Convert String to Integer/Float in Haskell?
Solution 1:
read
can parse a string into float and int:
Prelude> :set +t
Prelude> read "123.456" :: Float
123.456
it :: Float
Prelude> read "123456" :: Int
123456
it :: Int
But the problem (1) is in your pattern:
createGroceryItem (a:b:c) = ...
Here :
is a (right-associative) binary operator which prepends an element to a list. The RHS of an element must be a list. Therefore, given the expression a:b:c
, Haskell will infer the following types:
a :: String
b :: String
c :: [String]
i.e. c
will be thought as a list of strings. Obviously it can't be read
or passed into any functions expecting a String.
Instead you should use
createGroceryItem [a, b, c] = ...
if the list must have exactly 3 items, or
createGroceryItem (a:b:c:xs) = ...
if ≥3 items is acceptable.
Also (2), the expression
makeGroceryItem a read b read c
will be interpreted as makeGroceryItem
taking 5 arguments, 2 of which are the read
function. You need to use parenthesis:
makeGroceryItem a (read b) (read c)
Solution 2:
Even though this question already has an answer, I strongly suggest using reads
for string conversion, because it's much safer, as it does not fail with an unrecoverable exception.

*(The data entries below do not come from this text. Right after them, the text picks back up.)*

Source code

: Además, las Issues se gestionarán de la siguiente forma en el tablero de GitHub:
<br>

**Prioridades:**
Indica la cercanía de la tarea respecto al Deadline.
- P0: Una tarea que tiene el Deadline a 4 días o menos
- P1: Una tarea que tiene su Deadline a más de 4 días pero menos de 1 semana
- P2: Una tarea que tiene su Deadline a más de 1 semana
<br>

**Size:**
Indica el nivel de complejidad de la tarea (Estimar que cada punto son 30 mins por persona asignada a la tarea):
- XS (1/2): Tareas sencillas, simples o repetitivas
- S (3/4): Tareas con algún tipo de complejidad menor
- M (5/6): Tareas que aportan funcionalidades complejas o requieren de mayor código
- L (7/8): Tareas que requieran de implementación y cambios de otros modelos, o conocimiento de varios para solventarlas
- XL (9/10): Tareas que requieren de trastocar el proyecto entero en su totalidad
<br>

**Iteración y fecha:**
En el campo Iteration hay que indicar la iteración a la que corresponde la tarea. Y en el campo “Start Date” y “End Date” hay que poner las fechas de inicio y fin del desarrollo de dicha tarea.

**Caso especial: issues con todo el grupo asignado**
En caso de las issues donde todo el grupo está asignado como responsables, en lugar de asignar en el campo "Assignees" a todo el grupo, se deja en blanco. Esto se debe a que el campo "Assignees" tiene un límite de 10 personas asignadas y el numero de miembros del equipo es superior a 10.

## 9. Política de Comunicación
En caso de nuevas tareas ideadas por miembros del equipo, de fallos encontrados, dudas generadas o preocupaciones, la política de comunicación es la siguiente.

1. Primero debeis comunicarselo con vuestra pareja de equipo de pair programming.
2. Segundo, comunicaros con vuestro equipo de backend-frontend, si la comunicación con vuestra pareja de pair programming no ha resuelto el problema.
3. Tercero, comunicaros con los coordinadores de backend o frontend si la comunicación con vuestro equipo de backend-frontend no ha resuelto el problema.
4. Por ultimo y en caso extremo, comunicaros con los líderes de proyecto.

reads :: (Read a) => String -> [(a, String)]
Prelude> reads "5" :: [(Double, String)]
[(5.0,"")]
Prelude> reads "5ds" :: [(Double, String)]
[(5.0,"ds")]
Prelude> reads "dffd" :: [(Double, String)]
[]
On success, reads
returns a list with exactly one element: A tuple consisting of the converted value and maybe unconvertable extra characters. On failure, reads
returns an empty list.
It's easy to pattern-match on success and failure, and it will not blow up in your face!